ARQUI-VIOLÊNCIA – [...] As abundantes meditações sobre a violência na filosofia ocidental,
incluindo a filosofia contemporânea aqui, mostraram uma tendência a
concentrar-se principalmente na esfera política em sua totalidade. Sem tentar uma análise
histórica do fenômeno da violência, é interessante enfatizar o campo de estudo
que tradicionalmente tem sido incluído como um tópico: política, direito e
ética. Filosofia prática, em suma. [...] Ele está localizado no
contexto da ampla relação que a violência tem com a linguagem e o discurso em
todo o filosofia ocidental. [...] A linguagem sempre fez com que o sonho
da presença se perdesse. do outro, uma presença incapaz de aparecer de outra
forma que não seja a sua própria desaparecimento. Nesse sentido, não só a
metafísica – ou a ontologia – é violenta. Todo o resto aparecendo diante de
mim, mesmo que seja na forma de uma presença epifânica ou escatológica. [...]. Trechos
extraídos do estudo Arqui-violência: gênese da violência de gênese na
filosofia de Derrida (Trans/Form/Ação, Out./Dez., 2019), da filósofa chilena Valéria Campos Salvaterra, que se apresenta como: Sou
humana como você. Ao longo da vida tive erros e acertos, fracassos e vitórias.
Portadora de depressão grave, há dois anos fiz uma escolha: viver, amar e
perdoar. Hoje sou grata por tudo que passei, compreendi os verdadeiros valores.

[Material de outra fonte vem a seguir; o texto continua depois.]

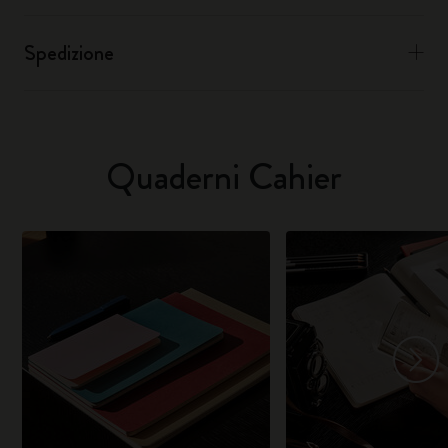
Spedizione
Quaderni Cahier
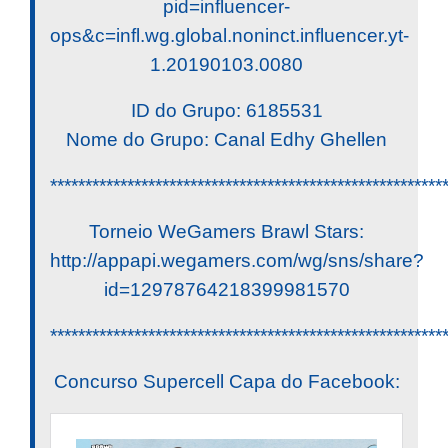
pid=influencer-
ops&c=infl.wg.global.noninct.influencer.yt-
1.20190103.0080
ID do Grupo: 6185531
Nome do Grupo: Canal Edhy Ghellen
********************************************************
Torneio WeGamers Brawl Stars:
http://appapi.wegamers.com/wg/sns/share?
id=12978764218399981570
********************************************************
Concurso Supercell Capa do Facebook:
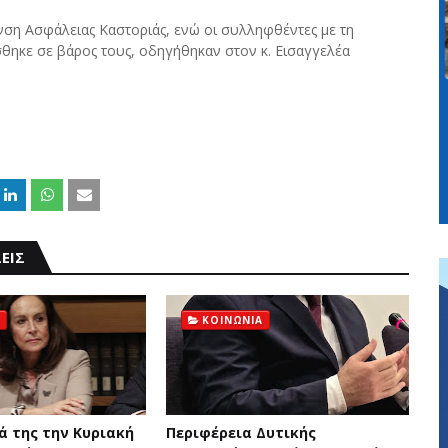
ση Ασφάλειας Καστοριάς, ενώ οι συλληφθέντες με τη
θηκε σε βάρος τους, οδηγήθηκαν στον κ. Εισαγγελέα
ΕΙΣ
ΚΟΙΝΩΝΙΑ
ά της την Κυριακή
Περιφέρεια Δυτικής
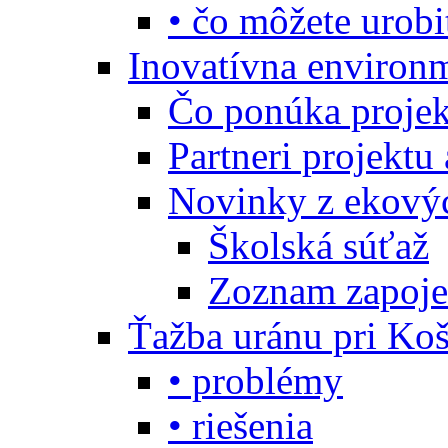
• čo môžete urobi
Inovatívna environ
Čo ponúka projekt
Partneri projektu
Novinky z ekový
Školská súťaž
Zoznam zapoje
Ťažba uránu pri Koš
• problémy
• riešenia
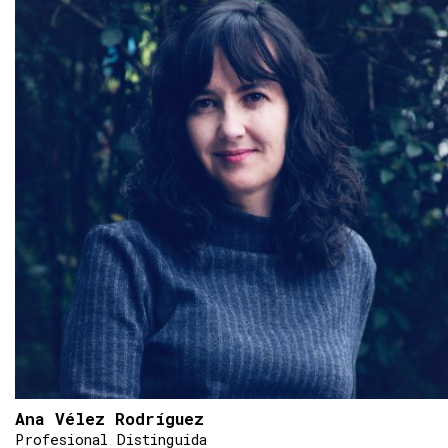
Ana Vélez Rodríguez
Profesional Distinguida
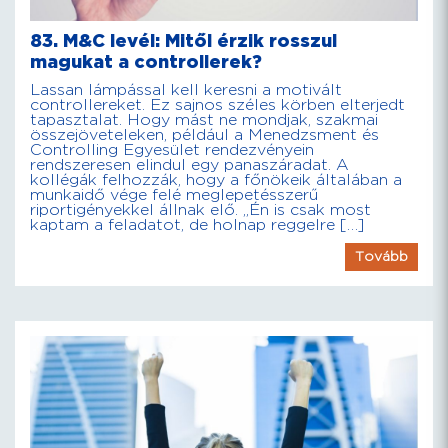
83. M&C levél: Mitől érzik rosszul
magukat a controllerek?
Lassan lámpással kell keresni a motivált
controllereket. Ez sajnos széles körben elterjedt
tapasztalat. Hogy mást ne mondjak, szakmai
összejöveteleken, például a Menedzsment és
Controlling Egyesület rendezvényein
rendszeresen elindul egy panaszáradat. A
kollégák felhozzák, hogy a főnökeik általában a
munkaidő vége felé meglepetésszerű
riportigényekkel állnak elő. „Én is csak most
kaptam a feladatot, de holnap reggelre […]
Tovább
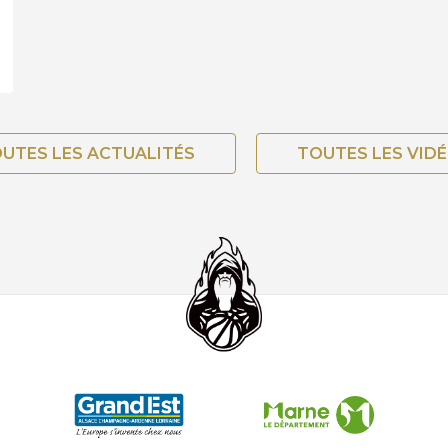
UTES LES ACTUALITÉS
TOUTES LES VID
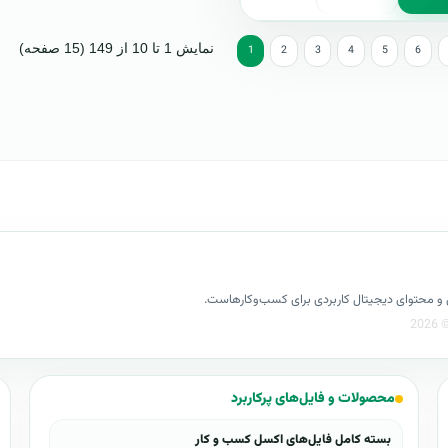
نمایش 1 تا 10 از 149 (15 صفحه)
1
2
3
4
5
6
کسل و محتوای دیجیتال کاربردی برای کسب‌وکارهاست.
محصولات و فایل‌های پرکاربرد
بسته کامل فایل‌های اکسل کسب و کار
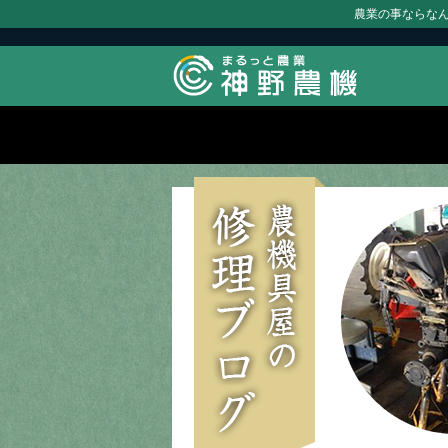
農業の事ならな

Tenho amor a Deus, a mim e ao meu semelhante... Ela é autora de obras como:
Violência e fenomenologia. Derrida, entre
Husserl e Lévinas (Metais pesados, 2017), Transações perigosas. Economias da violência em
Jacques Derrida (Pólvora, 2018) e Comece com terror. Ensaios sobre filosofia e violência (Prometeu,
2020).
AVALOVARA
[...] Estou no quanto do meu pai, quando o leque se abre dentro de
mim. Não se abre aos poucos, com a lentidão do mundo vegetal. Abre-se de um
golpe, são asas, os braços da criatura-em-mim abertos continuam, as mãos quase
tocando meu ombros, mas agora a revestem duas asas, estas asas revestem-na,
cobrem a sua nudez, uma espécie de manto, umerais, tectrizes e álulas são de um
roxo-brilhante, as rêmiges douradas, principalmente nas extremidades, enquanto
as penas entre as zonas dourada e roxa se alternam, umas cor de sangue, outras
azuis [...].
Trecho extraído da obra Avalovara (Companhia das Letras, 1995), do escritor e dramaturgo Osman Lins (1924-1978). Veja mais aqui, aqui, aqui, aqui,
aqui, aqui, aqui, aqui, aqui e aqui.